From: allin

Doing business in China necessitates a fundamental reevaluation of conventional approaches, as entering the market with pre-conceived notions of success can lead to significant setbacks [00:00:05]. Success requires adopting a “first principles bottoms up” mindset [00:00:10].

Traditional Partnership Model

A common piece of advice for market entry in China is to secure a 50/50 partnership [00:00:15]. However, companies may opt to build their presence independently if they cannot discern a clear reason for such a partnership [00:00:20]. Initially, some businesses report experiencing fair treatment and an absence of bias on the ground [00:00:28].

The Global “China War”

A significant challenge emerged when what was described as the “China war went global” [00:00:31]. This involved the Chinese government, including entities like the sovereign wealth fund China Investment Corporation (CIC), making substantial investments (hundreds of millions to billions of dollars) in global competitors [00:00:37]. The strategic aim of these investments was to deplete competitors’ financial resources, thereby complicating their ability to compete effectively within China [00:00:49].

For instance, Apple was compelled to invest a billion dollars in DDI, an unusual move for a company that typically avoids such investments [00:00:54]. This phenomenon highlights how Chinese market dynamics can project globally, influencing competitive landscapes far beyond its borders [00:01:10].
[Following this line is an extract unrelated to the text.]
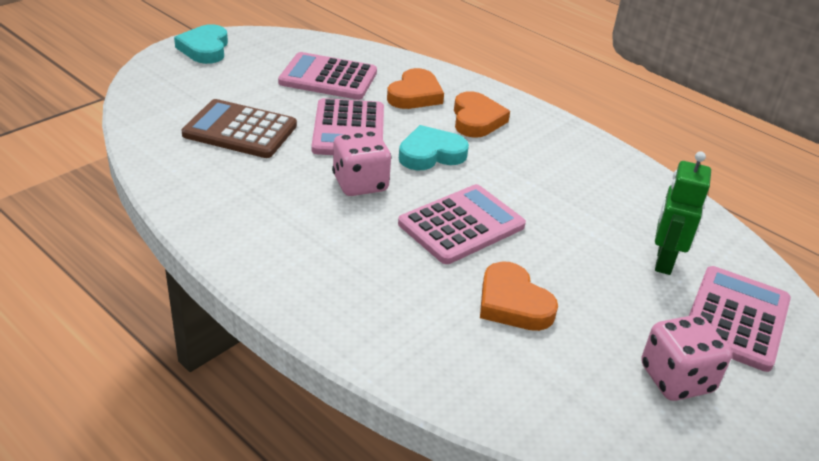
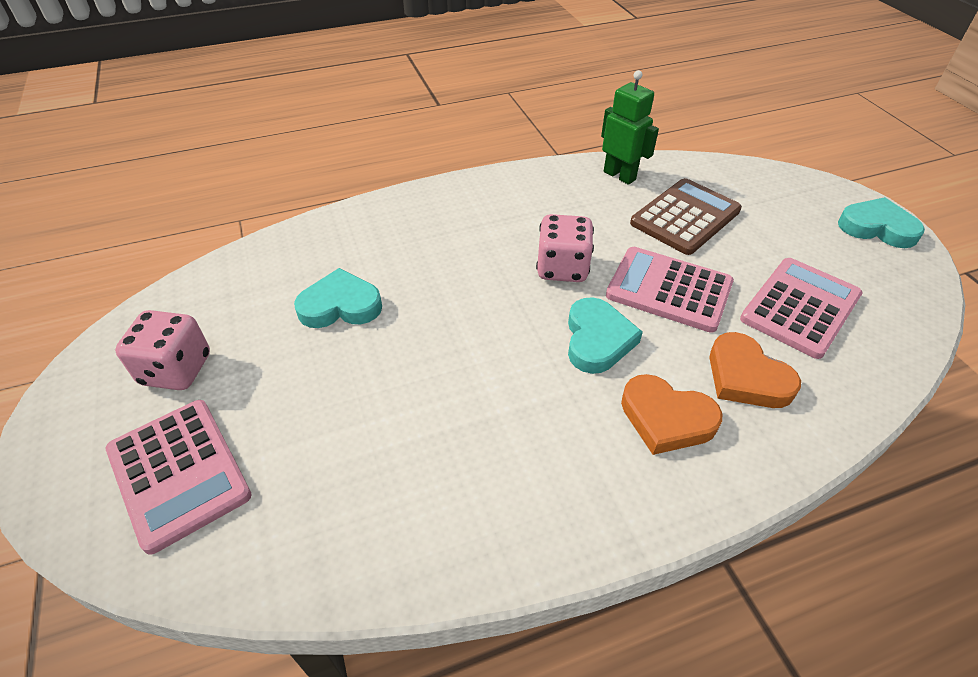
camera: 120 degrees right, 10 degrees up
(461, 225) = (461, 315): pink calculator -> none
(513, 303) = (340, 305): orange heart -> turquoise heart
(663, 261) = (298, 461): green robot -> green robot (619, 175)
High-Stakes Negotiation Tactics

In such a competitive environment, businesses may shift their objectives from outright victory to securing a viable alternative, such as a strong minority stake [00:01:15]. Achieving favorable negotiation outcomes in China often requires creating significant leverage, sometimes by aggressive spending to instill fear in competitors [00:01:28]. For example, during term sheet negotiations, a company might dramatically increase its burn rate, such as spending $75 million a week, to demonstrate its market share growth and apply pressure [00:01:34]. This “poker”-like approach ensures that the other party perceives the threat of continued competition if a deal is not reached [00:01:47].